● Work task:
Output only the lines below from the one containing "X197381Y277681D01*" to the one containing "X230200Y200100D02*", exactly as written, both ends kept.

(Beginning of Available data)

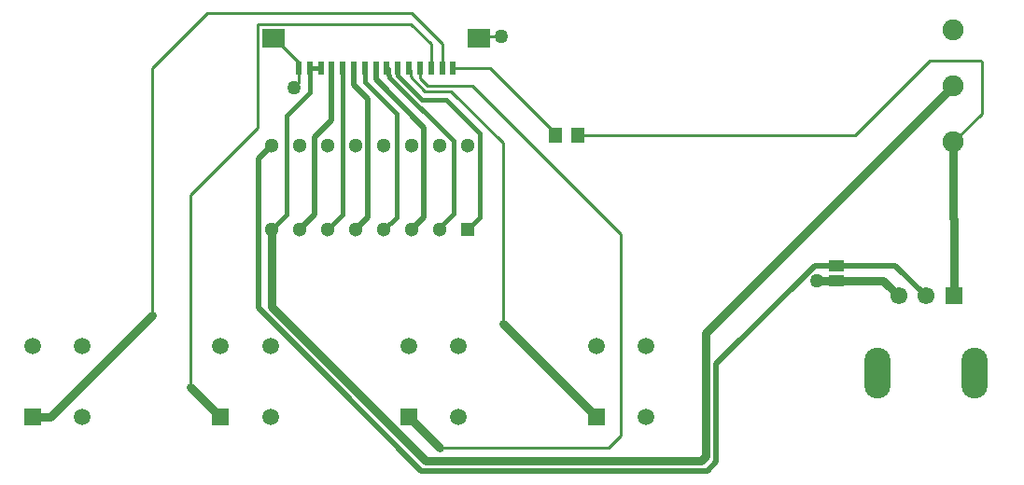
<source format=gtl>
G04*
G04 #@! TF.GenerationSoftware,Altium Limited,Altium Designer,20.1.12 (249)*
G04*
G04 Layer_Physical_Order=1*
G04 Layer_Color=255*
%FSLAX25Y25*%
%MOIN*%
G70*
G04*
G04 #@! TF.SameCoordinates,7D01FC5B-E23C-4C92-B969-1582809840FB*
G04*
G04*
G04 #@! TF.FilePolarity,Positive*
G04*
G01*
G75*
%ADD12C,0.01000*%
%ADD13C,0.02000*%
%ADD15R,0.04724X0.05709*%
%ADD16R,0.05315X0.04331*%
%ADD17R,0.02362X0.05118*%
%ADD18R,0.07874X0.07087*%
%ADD23C,0.06102*%
%ADD24R,0.06102X0.06102*%
G04:AMPARAMS|DCode=25|XSize=94.49mil|YSize=181.1mil|CornerRadius=47.24mil|HoleSize=0mil|Usage=FLASHONLY|Rotation=180.000|XOffset=0mil|YOffset=0mil|HoleType=Round|Shape=RoundedRectangle|*
%AMROUNDEDRECTD25*
21,1,0.09449,0.08661,0,0,180.0*
21,1,0.00000,0.18110,0,0,180.0*
1,1,0.09449,0.00000,0.04331*
1,1,0.09449,0.00000,0.04331*
1,1,0.09449,0.00000,-0.04331*
1,1,0.09449,0.00000,-0.04331*
%
%ADD25ROUNDEDRECTD25*%
%ADD29C,0.05118*%
%ADD30R,0.05118X0.05118*%
%ADD32C,0.03000*%
%ADD33C,0.01500*%
%ADD34C,0.07480*%
%ADD35R,0.05906X0.05906*%
%ADD36C,0.05906*%
%ADD37C,0.05000*%
D12*
X281122Y257811D02*
Y266700D01*
X197381Y277681D02*
X270141D01*
X281122Y266700D01*
X215400Y273681D02*
X270004D01*
X277185Y266500D01*
Y257811D02*
Y266500D01*
X215400Y236500D02*
Y273681D01*
X455200Y260700D02*
X473214D01*
X463700Y231500D02*
X473800Y241600D01*
Y260114D01*
X473214Y260700D02*
X473800Y260114D01*
X329537Y234000D02*
X428500D01*
X455200Y260700D01*
X285059Y257811D02*
X298344D01*
X321663Y234492D01*
Y234000D02*
Y234492D01*
X229941Y252441D02*
Y257811D01*
X228300Y250800D02*
X229941Y252441D01*
X340600Y122100D02*
X345000Y126500D01*
Y198400D01*
X280213Y122100D02*
X340600D01*
X291800Y251600D02*
X345000Y198400D01*
X177500Y169400D02*
Y257800D01*
X275100Y249600D02*
X284400D01*
X269992Y254708D02*
X275100Y249600D01*
X269311Y257811D02*
X269992Y257130D01*
Y254708D02*
Y257130D01*
X273248Y254280D02*
Y257811D01*
X275928Y251600D02*
X291800D01*
X273248Y254280D02*
X275928Y251600D01*
X294114Y268638D02*
X294776Y269300D01*
X302400D01*
X229941Y257811D02*
Y259976D01*
X221280Y268638D02*
X229941Y259976D01*
X220886Y268638D02*
X221280D01*
X284400Y249600D02*
X302900Y231100D01*
Y166547D02*
Y231100D01*
X177500Y257800D02*
X197381Y277681D01*
X191400Y212500D02*
X215400Y236500D01*
X191400Y143780D02*
Y212500D01*
D13*
X273600Y114000D02*
X375792D01*
X240200Y147400D02*
Y147550D01*
Y147400D02*
X273600Y114000D01*
X215641Y172109D02*
X240200Y147550D01*
X215641Y172109D02*
Y225541D01*
X375792Y114000D02*
X378900Y117108D01*
Y152108D02*
X414148Y187356D01*
X378900Y117108D02*
Y152108D01*
X422000Y187356D02*
X443103D01*
X414148D02*
X422000D01*
X215641Y225541D02*
X220200Y230100D01*
X443103Y187356D02*
X454000Y176459D01*
X257500Y257811D02*
X257536Y257775D01*
Y253864D02*
Y257775D01*
Y253864D02*
X274759Y236641D01*
Y204659D02*
Y236641D01*
X270200Y200100D02*
X274759Y204659D01*
X250200Y200100D02*
X254759Y204659D01*
Y246841D01*
X249626Y251974D02*
X254759Y246841D01*
X249626Y251974D02*
Y257811D01*
X230200Y200100D02*
X235641Y205541D01*
Y233041D01*
X241752Y239152D01*
Y257811D01*
D15*
X321663Y234000D02*
D03*
X329537D02*
D03*
D16*
X422000Y187356D02*
D03*
Y181844D02*
D03*
D17*
X229941Y257811D02*
D03*
X233878D02*
D03*
X245689D02*
D03*
X249626D02*
D03*
X269311D02*
D03*
X273248D02*
D03*
X277185D02*
D03*
X281122D02*
D03*
X285059D02*
D03*
X265374D02*
D03*
X261437D02*
D03*
X257500D02*
D03*
X253563D02*
D03*
X241752D02*
D03*
X237815D02*
D03*
D18*
X294114Y268638D02*
D03*
X220886D02*
D03*
D23*
X444157Y176459D02*
D03*
X454000D02*
D03*
D24*
X463843D02*
D03*
D25*
X436677Y148900D02*
D03*
X471323D02*
D03*
D29*
X290200Y230100D02*
D03*
X280200D02*
D03*
X270200D02*
D03*
X260200D02*
D03*
X250200D02*
D03*
X240200D02*
D03*
X230200D02*
D03*
X220200D02*
D03*
Y200100D02*
D03*
X230200D02*
D03*
X240200D02*
D03*
X250200D02*
D03*
X260200D02*
D03*
X270200D02*
D03*
X280200D02*
D03*
D30*
X290200D02*
D03*
D32*
X375400Y119257D02*
Y163200D01*
X463700Y251500D01*
X220200Y172500D02*
Y200100D01*
X275200Y117500D02*
X373643D01*
X220200Y172500D02*
X275200Y117500D01*
X373643D02*
X375400Y119257D01*
X269208Y133105D02*
X280213Y122100D01*
X134942Y133105D02*
X141205D01*
X177500Y169400D01*
X422000Y181844D02*
X438772D01*
X415000D02*
X422000D01*
X438772D02*
X444157Y176459D01*
X463700Y204143D02*
Y231500D01*
Y204143D02*
X463843Y204000D01*
Y176459D02*
Y204000D01*
X302900Y166547D02*
X336342Y133105D01*
X191400Y143780D02*
X202075Y133105D01*
D33*
X265374Y255180D02*
X273862Y246692D01*
X262443Y254527D02*
Y255123D01*
X265374Y255180D02*
Y257811D01*
X285136Y205906D02*
Y231834D01*
X262443Y254527D02*
X285136Y231834D01*
X273862Y246692D02*
X282596D01*
X261868Y255698D02*
Y257380D01*
Y255698D02*
X262443Y255123D01*
X261437Y257811D02*
X261868Y257380D01*
X280200Y200970D02*
X285136Y205906D01*
X280200Y200100D02*
Y200970D01*
X233878Y249178D02*
Y257811D01*
X225496Y240796D02*
X233878Y249178D01*
Y257811D02*
X237815D01*
X220200Y200100D02*
X225496Y205396D01*
Y240796D01*
X260200Y200100D02*
X264800Y204700D01*
Y241700D01*
X253563Y252937D02*
X264800Y241700D01*
X253563Y252937D02*
Y257811D01*
X240200Y200100D02*
X245689Y205589D01*
Y257811D01*
X290200Y200100D02*
X294759Y204659D01*
Y234528D01*
X282596Y246692D02*
X294759Y234528D01*
D34*
X463700Y271500D02*
D03*
Y251500D02*
D03*
Y231500D02*
D03*
D35*
X134942Y133105D02*
D03*
X202075D02*
D03*
X269208D02*
D03*
X336342D02*
D03*
D36*
X152658D02*
D03*
Y158695D02*
D03*
X134942D02*
D03*
X219792Y133105D02*
D03*
Y158695D02*
D03*
X202075D02*
D03*
X286925Y133105D02*
D03*
Y158695D02*
D03*
X269208D02*
D03*
X354058Y133105D02*
D03*
Y158695D02*
D03*
X336342D02*
D03*
D37*
X228300Y250800D02*
D03*
X415000Y181844D02*
D03*
X302400Y269300D02*
D03*
M02*

</source>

(End of Available data)

● Worked solution:
X197381Y277681D01*
X191400Y212500D02*
X215400Y236500D01*
X191400Y143780D02*
Y212500D01*
D13*
X273600Y114000D02*
X375792D01*
X240200Y147400D02*
Y147550D01*
Y147400D02*
X273600Y114000D01*
X215641Y172109D02*
X240200Y147550D01*
X215641Y172109D02*
Y225541D01*
X375792Y114000D02*
X378900Y117108D01*
Y152108D02*
X414148Y187356D01*
X378900Y117108D02*
Y152108D01*
X422000Y187356D02*
X443103D01*
X414148D02*
X422000D01*
X215641Y225541D02*
X220200Y230100D01*
X443103Y187356D02*
X454000Y176459D01*
X257500Y257811D02*
X257536Y257775D01*
Y253864D02*
Y257775D01*
Y253864D02*
X274759Y236641D01*
Y204659D02*
Y236641D01*
X270200Y200100D02*
X274759Y204659D01*
X250200Y200100D02*
X254759Y204659D01*
Y246841D01*
X249626Y251974D02*
X254759Y246841D01*
X249626Y251974D02*
Y257811D01*
X230200Y200100D02*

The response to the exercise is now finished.